Is induction strictly required to prove finite AC?

Question

Consider the following proof of the (finite) AC in ZF. Assume we are given a finite, non-empty collection $\mathcal{F}$ of non-empty sets. Hence $\mathcal{F}= \{A_i : 1 \leq i \leq n\}$ for some positive integer $n$. Since the sets are non-empty, we have that $\exists x_1 \exists x_2 \cdots \exists x_n \ \forall i \in \{1,2,\cdots ,n\} \ x_i \in A_i$. Hence by existential instantiation $y_i \in A_i$ (for some new symbol $y_i$). Define the choice function $A_i \mapsto y_i$. I have seen variants of this proof for instance on MathOverflow.

Some time ago I recall seeing a comment here by Asaf Karagila (which I cannot cite off the top of my head) which states that the above argument is in fact incorrect for some technical reason related to non-standard integers and some issue related to Skolem's paradox, and that the "correct" proof of finite AC in ZF requires induction.

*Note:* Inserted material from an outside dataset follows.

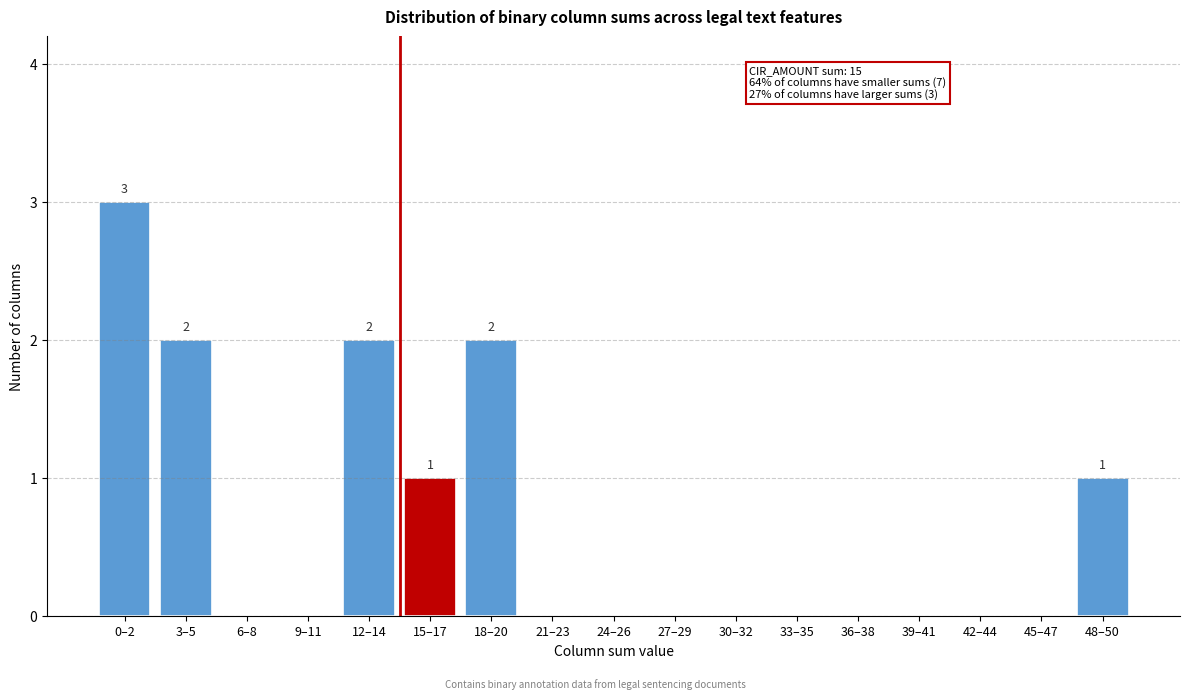

Reading right to left, list all the values displayed in this chart.

48–50=1	45–47=0	42–44=0	39–41=0	36–38=0	33–35=0	30–32=0	27–29=0	24–26=0	21–23=0	18–20=2	15–17=1	12–14=2	9–11=0	6–8=0	3–5=2	0–2=3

I would ask for a detailed explanation of the problem with the above proof, which I still don't quite understand. I would also like to know how induction "saves the day" so to speak: isn't the proof in the first paragraph just the inductive proof "unrolled"?

Answer 1

To prove that finite choice holds in $M$, some model of $\sf ZF$, you need to show that if $$M\models A\text{ is a finite family of non-empty sets},$$ then $$M\models A\text{ admits a choice function}.$$

Your argument is to use induction in the meta-theory and simply repeatedly apply Existential Instantiation to pick one element at a time from one set in $A$ at a time.

But if $A$ happens to have non-standard size, assuming we have non-standard integers, then it is in fact larger than any possible length of a proof, since proofs live in the meta-theory, so they only have standard lengths.

So how will your induction help you to show that $A$ has a choice function? Instead, we can utilise internal induction, and the proof goes through just fine since we only use Existential Instantiation twice (or at least a very small number of times) in the induction step. Then relying on the fact that the internal induction gives us that $M$ satisfies finite choice.

Of course, we can formalise the whole thing inside a non-standard meta-theory, but we can ignore that for all intents and purposes, since we were not planning to write down the actual proof. Indeed, the idea of iterated Existential Instantiation is merely showing that we can find longer and longer proofs for larger and larger fragments, but "finite choice" is one statement, and should have one proof. So this should have been a hint from the get go.